Pharmacological management is often necessary to manage symptoms of a mental health disorder, and these medications will need to be carefully supervised and controlled when a history of substance abuse is also present. Certain types of drugs (those that are habit-forming) may need to be replaced with those with less potential for abuse and diversion.
When someone suffers from significant drug dependence, a medical detox program may be the first stage of a treatment program after the detailed evaluation. Some drugs, such as opioids and benzodiazepines (and also alcohol), should never be stopped suddenly as severe withdrawal side effects can occur. Instead, medical detox programs can help to safely taper these substances out of the body, often with the help of other medications.
Moods are drastically affected by drug withdrawal, and when a mental health disorder is also diagnosed, detox will need to be closely monitored and managed through a specialized around-the-clock program to manage the side effects. Holistic measures, such as balanced nutritional plans, massage therapy, yoga, chiropractic care, mindfulness meditation, and more, can be helpful adjunctive therapies to promote healing during treatment and detox as well.
Treatment for co-occurring disorders is individual, and no two plans will be exactly the same. That being said, most will include group and individual therapy. Contingency Management (CM), Cognitive Behavioral Therapy (CBT), Motivational Interviewing (MI), and relapse prevention programs are commonly used to treat co-occurring disorders as part of an integrated care plan, Psychology Today reports. CM offers small incentives and rewards for clean drug tests and the achievement of attainable goals while MI is a non-confrontational approach that helps individuals find the motivation within themselves to want to make positive changes. CBT addresses negative thinking patterns and works to help people develop new and healthier coping strategies and mechanisms for managing stressors and behaving in more positive ways. Learning how to deal with possible triggers, cravings, and stress are important aspects of relapse prevention programs that can provide tools a person can use to promote and sustain their recovery.

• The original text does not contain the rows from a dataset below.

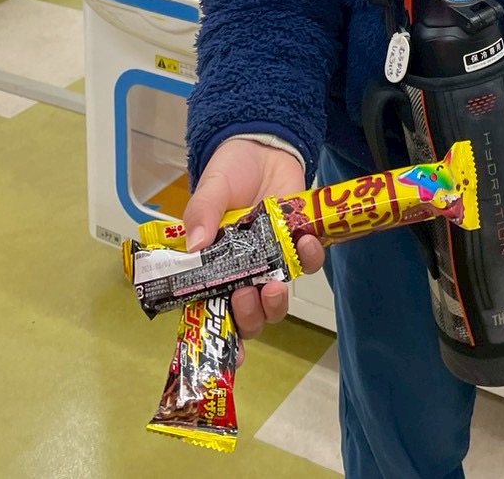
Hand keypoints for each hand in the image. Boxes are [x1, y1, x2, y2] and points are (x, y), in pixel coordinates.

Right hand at [183, 139, 323, 356]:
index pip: (211, 312)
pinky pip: (307, 264)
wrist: (265, 146)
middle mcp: (243, 273)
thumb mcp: (210, 188)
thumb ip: (201, 212)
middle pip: (247, 317)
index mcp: (213, 268)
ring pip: (276, 301)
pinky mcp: (298, 245)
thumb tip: (194, 245)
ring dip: (276, 302)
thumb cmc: (230, 172)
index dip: (218, 340)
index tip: (229, 357)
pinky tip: (307, 242)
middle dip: (249, 318)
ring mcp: (272, 262)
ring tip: (274, 285)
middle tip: (247, 296)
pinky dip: (310, 259)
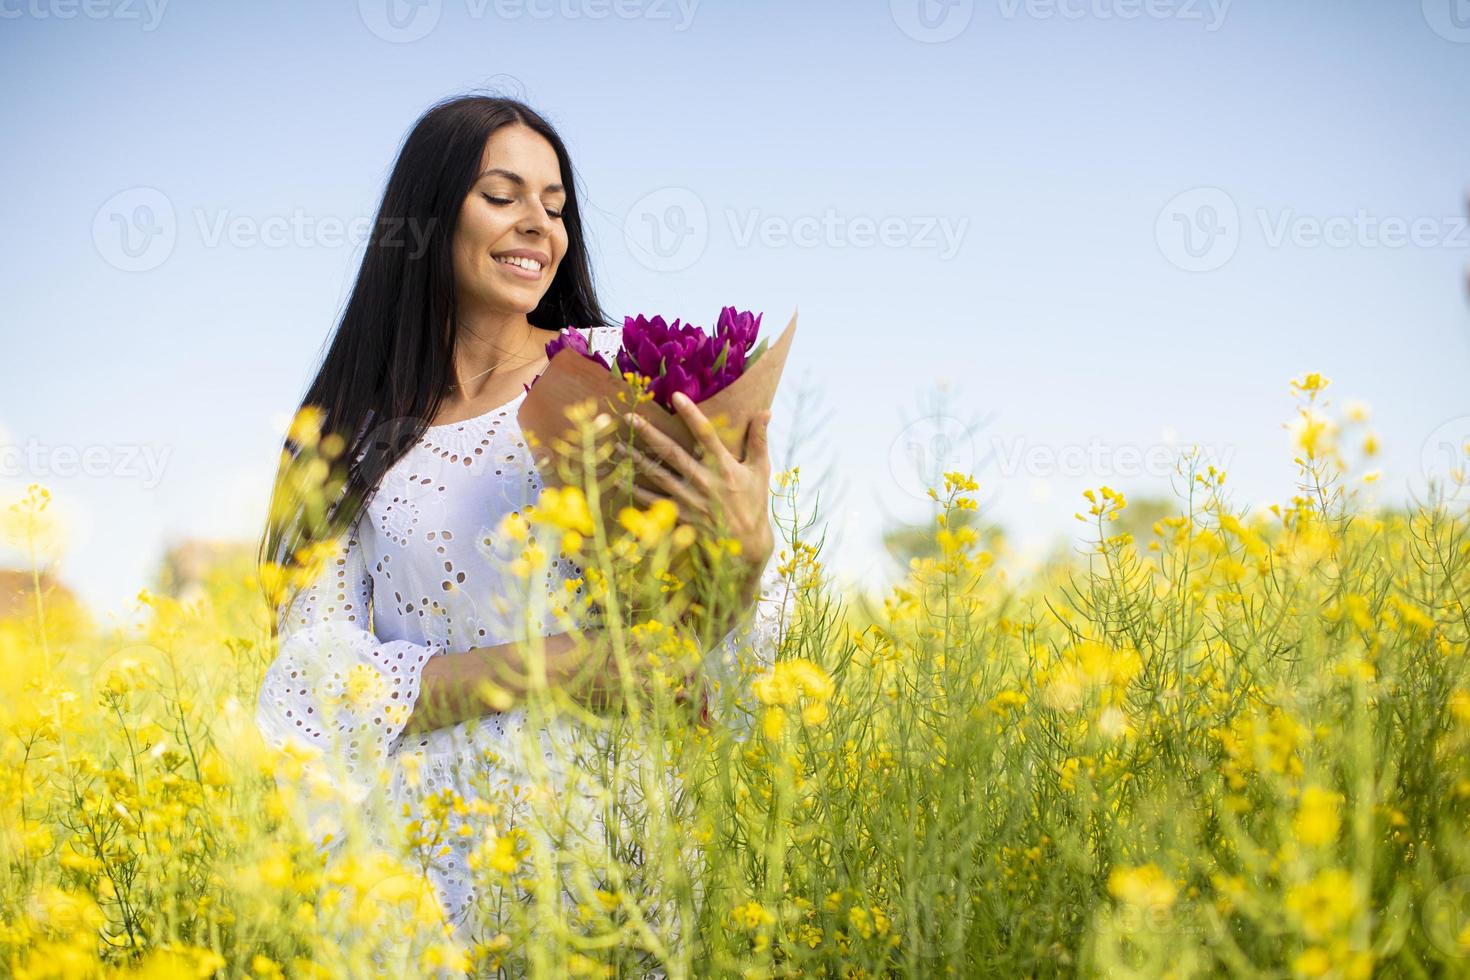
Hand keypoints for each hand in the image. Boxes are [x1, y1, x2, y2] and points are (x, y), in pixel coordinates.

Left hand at [619, 393, 774, 569]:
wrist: (746, 546)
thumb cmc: (754, 503)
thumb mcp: (760, 471)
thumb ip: (759, 440)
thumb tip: (765, 411)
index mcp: (725, 467)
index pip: (706, 434)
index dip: (691, 414)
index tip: (675, 396)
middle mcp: (705, 481)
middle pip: (672, 453)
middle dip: (649, 433)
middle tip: (629, 417)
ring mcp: (691, 499)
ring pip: (658, 475)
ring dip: (636, 460)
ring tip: (618, 445)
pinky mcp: (681, 515)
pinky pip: (655, 501)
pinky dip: (637, 491)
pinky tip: (622, 480)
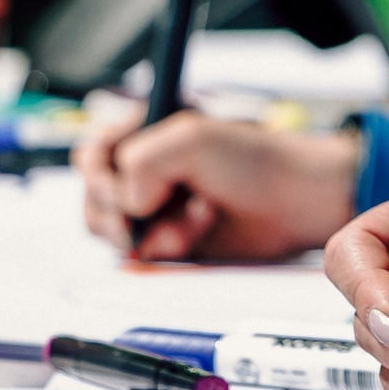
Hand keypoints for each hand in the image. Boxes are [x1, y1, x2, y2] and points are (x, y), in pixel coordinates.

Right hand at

Family involvement and peer support groups can help with this as well.
The main goal of treatment for co-occurring disorders is to help individuals lead healthy, meaningful, and productive lives. A complete treatment program will assist people in developing new and useful life skills, help them to form better communication and stress management tools, and provide support, encouragement, and hope. Treatment consultants can help families and loved ones to find a program that will be a good fit for a lasting recovery.